Over-and-unders do have distinct technical advantages. Three of the most important are the single sighting plane, the stiffness of barrels (not to mention stock and action), and the efficient way that stack-barrelled gun controls recoil. It is frequently said that side by sides have a tendency to shoot lower than over and unders. They also have less reliable single trigger mechanisms. Many of the finest game shots of recent times – Sir Joseph Nickerson and Barry Simpson, for example – opted for the over and under before they became the norm. Joe Nickerson used a trio of over-and-under Purdey Woodward 28-bores and Barry still uses his Beretta 687 EELL 20 bore.
Over and under do have some drawbacks, however. They can be more complicated to manufacture than the side-by-side (and are typically more costly in comparable qualities). Most designs require the firing pins to be angled (which is a more theoretical than real-world concern). Cocking dogs in the forend on cheaper guns can be prone to breaking. Perhaps the most important practical problems is that in many over and under designs there is their lack of “gape”: they do not open quite wide enough for really rapid reloading. Holland and Holland made a great effort to address this problem in their relatively new range of over and under guns.
Another problem is the height of the action. To my eye, many over and unders look a bit too high in profile. This is especially apparent in 12 bore guns built with a full-width hinge-pin and under barrel bolting (20 bores are nearly always more aesthetically appealing). Weight can also be a problem with over and under game guns in 12 bore. Light weight guns (under 7 pounds) are quite a challenge to build. I often advise 20 bore variants of popular over and unders for those looking for a moderately priced gun with excellent handling dynamics.
Do not bother trying to argue the case that the over and under is a nasty modern invention. Some of the earliest double barrelled guns were made to this pattern. Greener built an experimental side-opener in the 1870s. Dickson also used this style in the 1880s. Boss and Woodward had patented their improved, low-profile, sidelock actions before the Great War. John Moses Browning died near his workbench in 1926 perfecting the famous ‘Superposed’ (leaving his son Val to complete the single trigger).
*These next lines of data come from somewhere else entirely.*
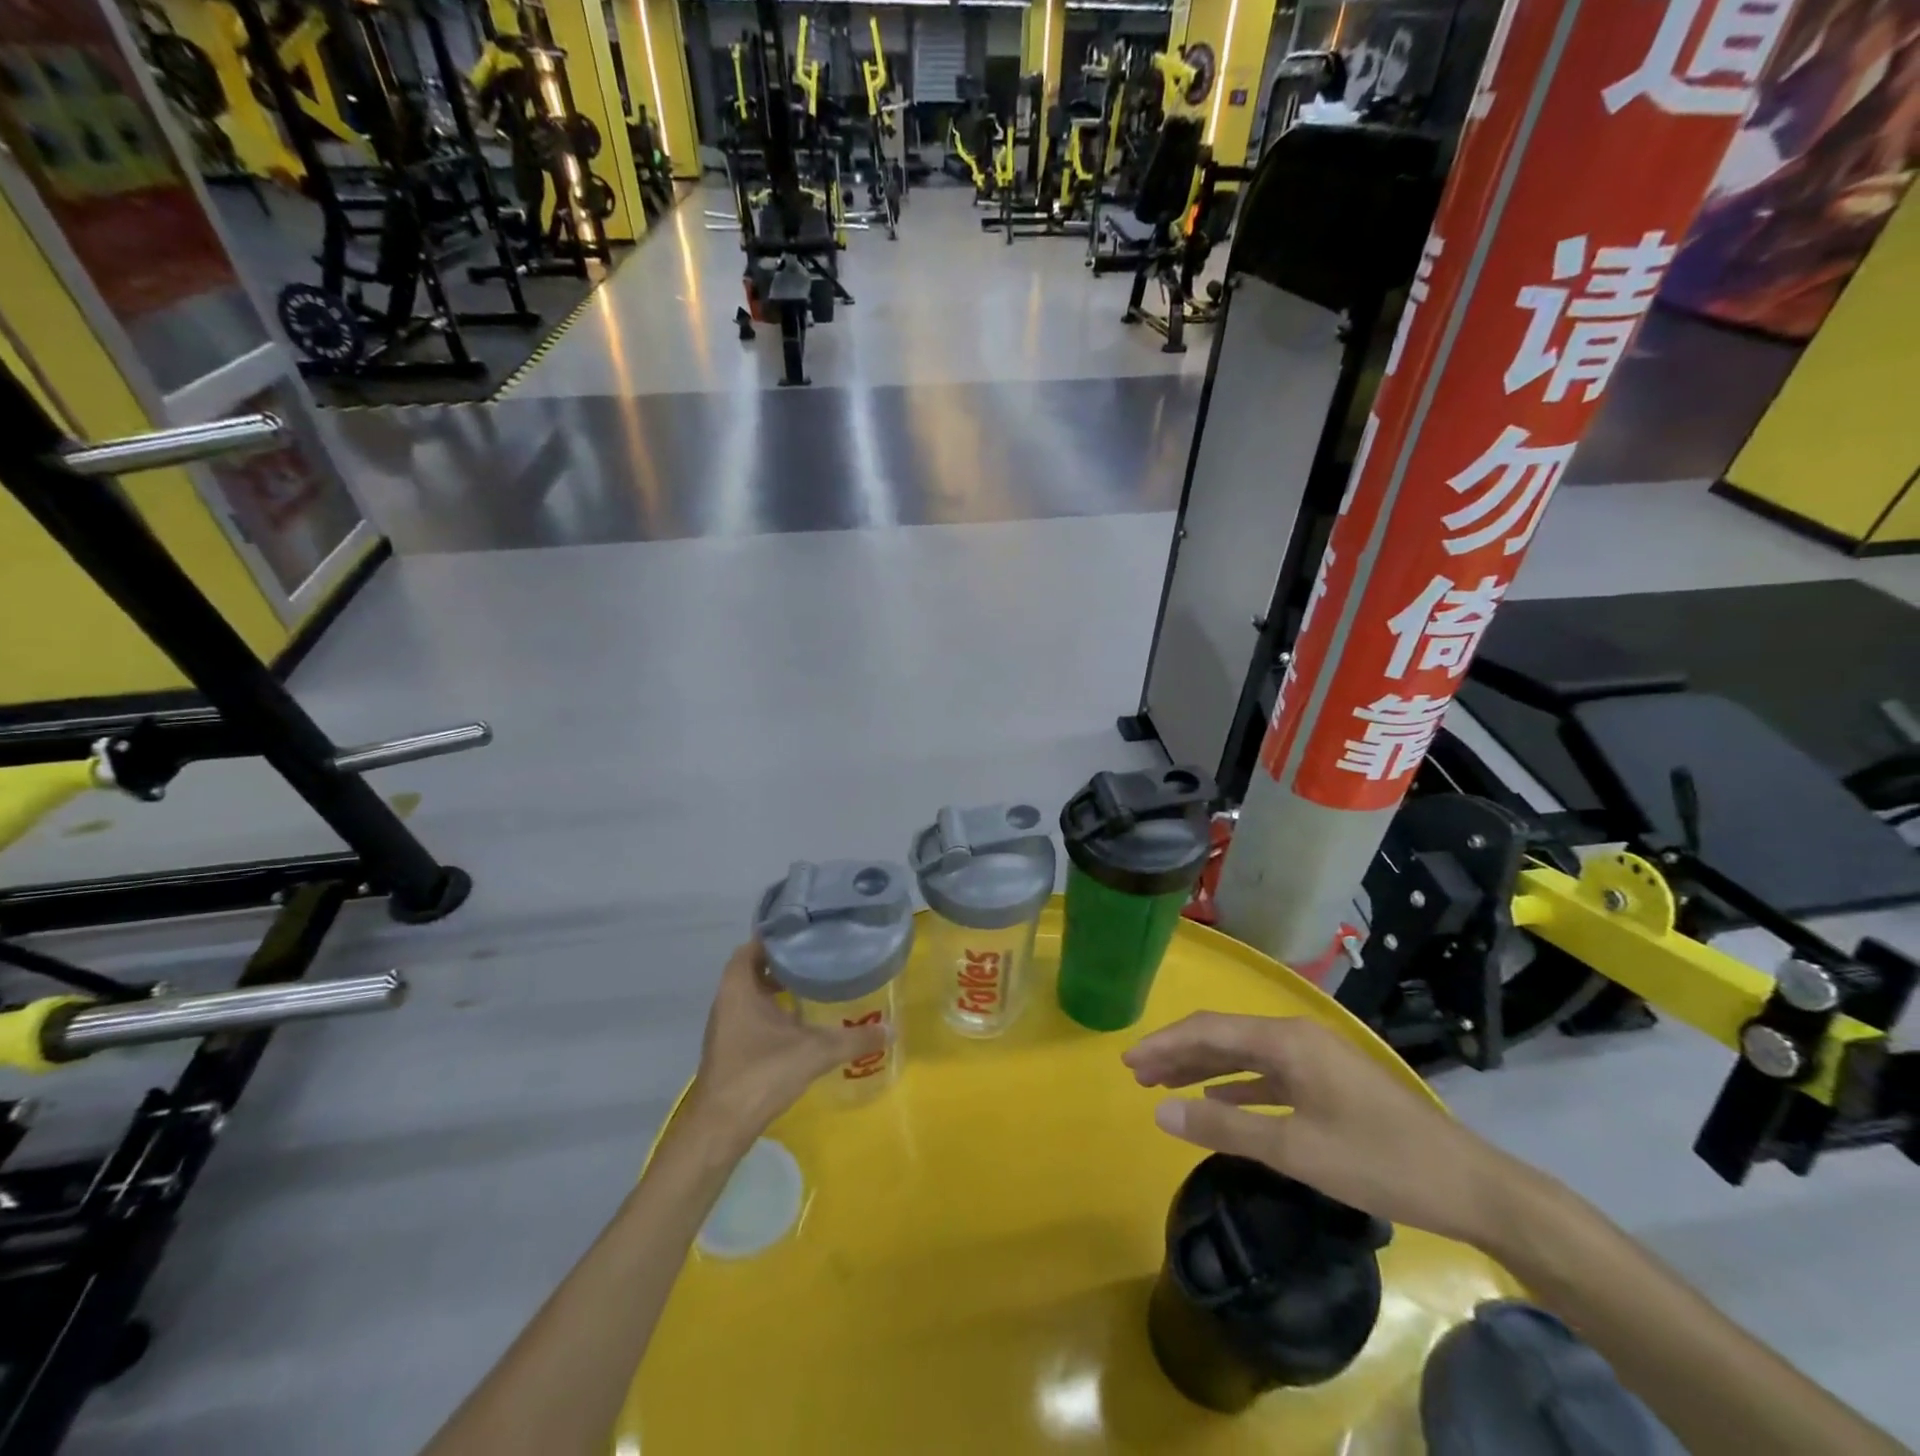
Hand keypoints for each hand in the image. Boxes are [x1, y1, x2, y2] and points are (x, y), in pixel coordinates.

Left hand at [684, 942, 886, 1144]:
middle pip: (755, 968)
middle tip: (819, 956)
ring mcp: (727, 1026)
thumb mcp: (815, 1052)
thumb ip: (853, 1039)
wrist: (720, 1129)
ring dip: (779, 988)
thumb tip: (891, 1030)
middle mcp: (727, 1000)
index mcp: (738, 987)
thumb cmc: (761, 1074)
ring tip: (816, 983)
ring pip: (753, 994)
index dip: (779, 936)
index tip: (808, 932)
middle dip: (785, 962)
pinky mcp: (731, 1049)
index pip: (754, 945)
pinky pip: (753, 1015)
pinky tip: (801, 1022)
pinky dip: (774, 1011)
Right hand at [1123, 1012, 1522, 1247]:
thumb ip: (1223, 1129)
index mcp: (1286, 1040)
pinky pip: (1269, 1074)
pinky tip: (1218, 1101)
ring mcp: (1316, 1058)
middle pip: (1223, 1037)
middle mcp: (1296, 1036)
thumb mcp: (1295, 1149)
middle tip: (1138, 1075)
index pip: (1208, 1031)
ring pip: (1244, 1055)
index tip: (1128, 1062)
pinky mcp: (1329, 1081)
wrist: (1471, 1186)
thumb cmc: (1378, 1161)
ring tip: (1166, 1086)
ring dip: (1203, 1069)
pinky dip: (1237, 1085)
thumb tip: (1159, 1112)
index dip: (1164, 1044)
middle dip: (1178, 1054)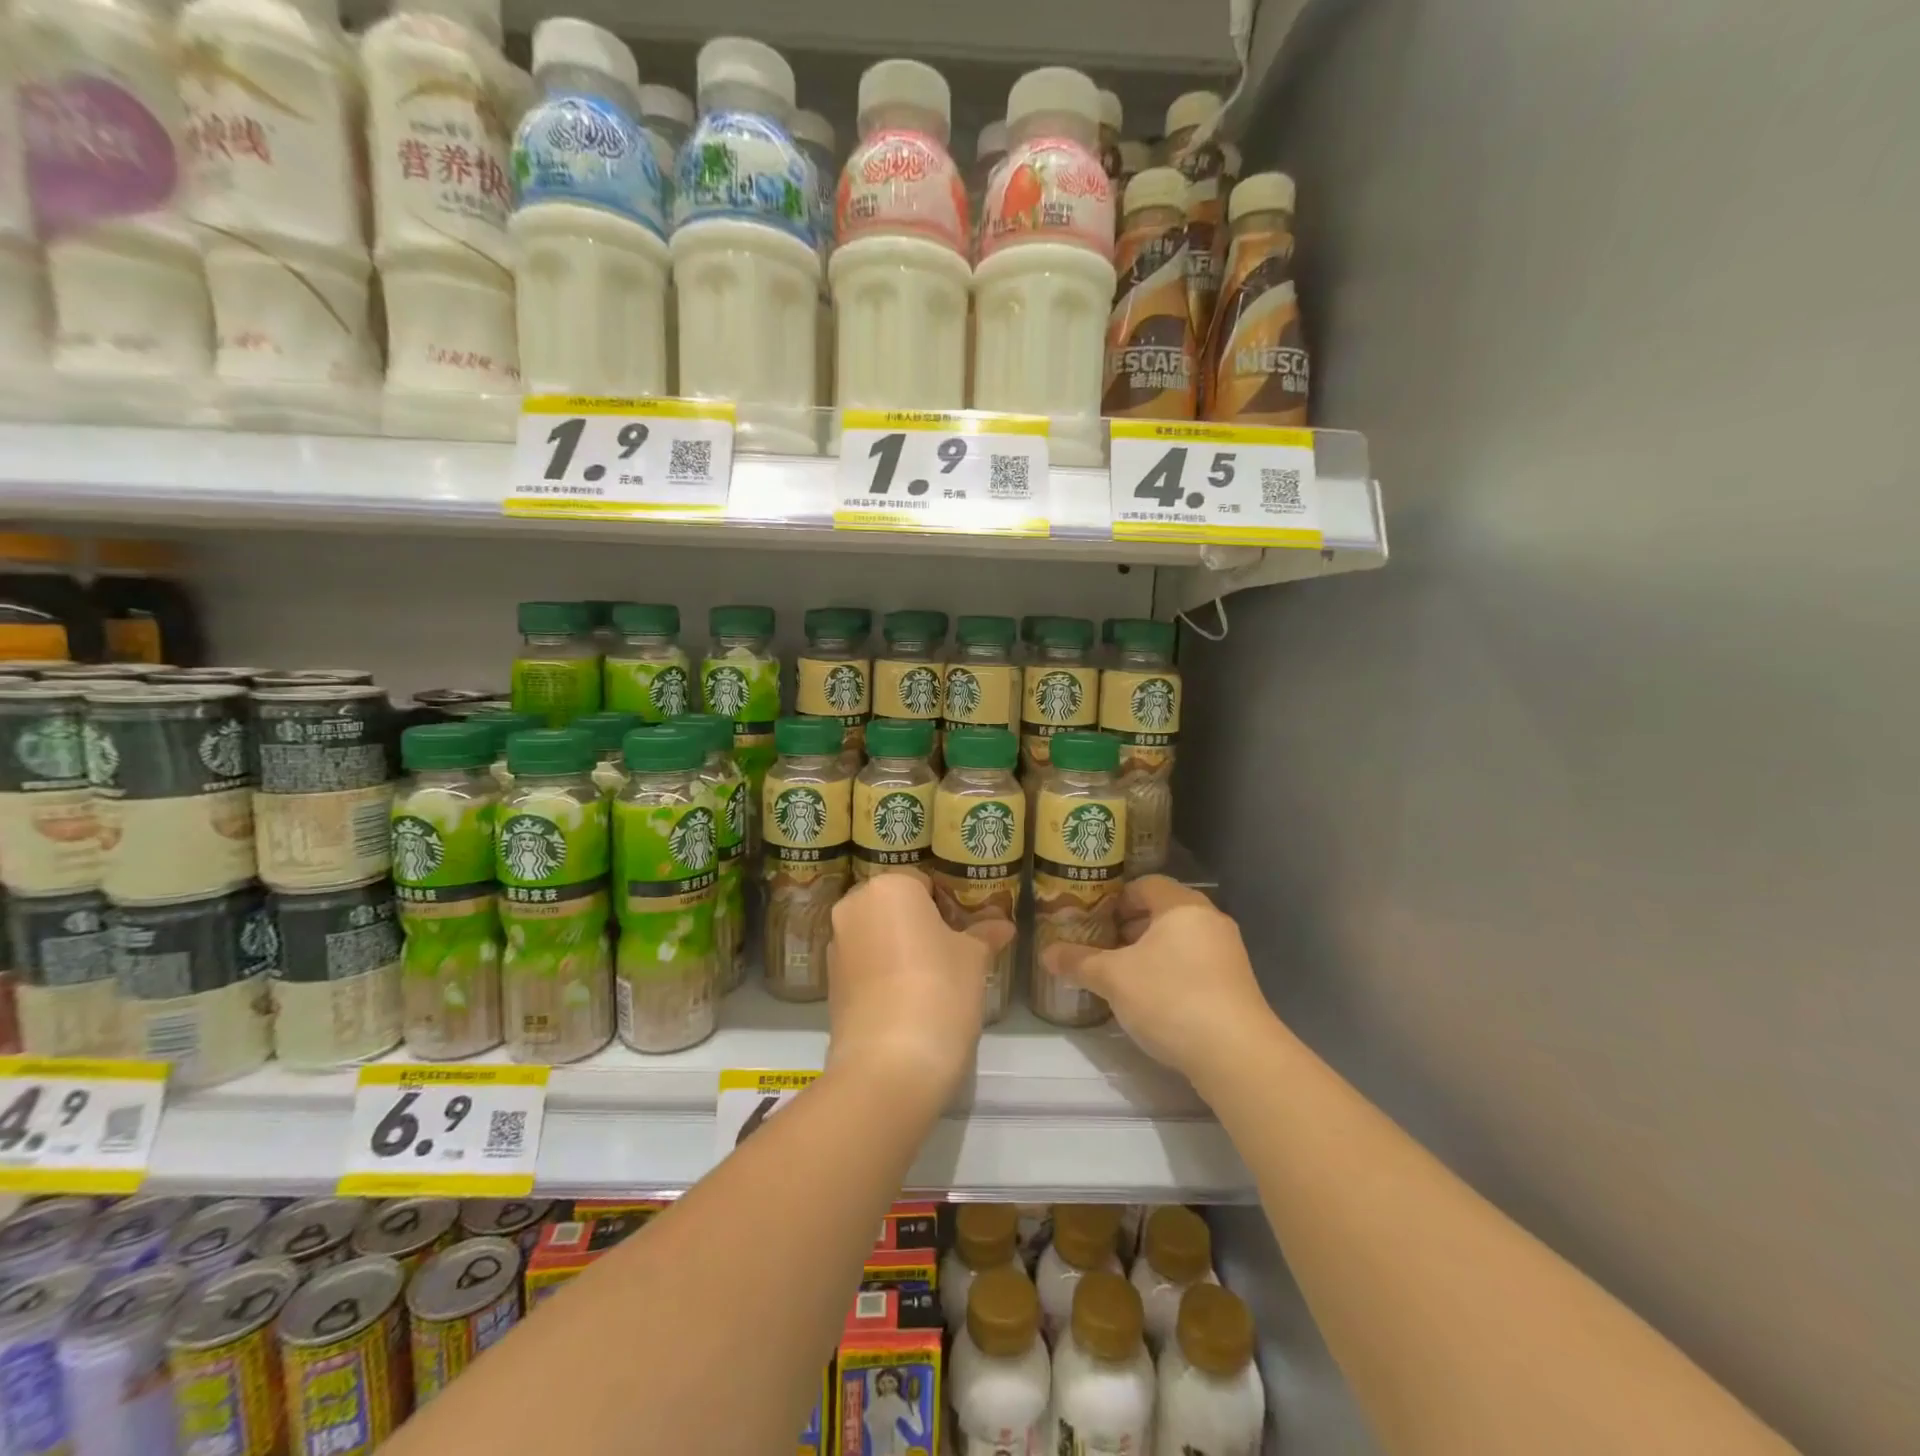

There is always a danger in this sort of debate of confusing apples and oranges. You can not usefully compare an 8 ½ pound over and under clay buster with a 6 ½ pound side by side game gun. We must only consider guns of similar weight and intended for a similar purpose. Within those limits, I think that the differences between the two action types are, in fact, quite small. As far as practical shotgun marksmanship is concerned, the over and under makes things just a little easier on paper and often in practice too, especially at long quartering and going-away targets. Beginners seem to progress better with over and unders. Those with eye dominance problems also appear to do better with the configuration in my experience (probably because a single sighting plane has less potential for visual confusion).
I will not over state the case, however. For those brought up on side by sides there may be no advantage in swapping to an over and under. Whatever theoretical advantages the configuration may confer can be outweighed by lack of familiarity. I have championed the over and under in this article, but I would still like to see a long (32”), but fairly light-barrelled, side by side put together to do battle on the clay circuits. It might do very well. The ideal side by side for shooting clays has not yet been made and consequently we cannot settle an important part of the argument.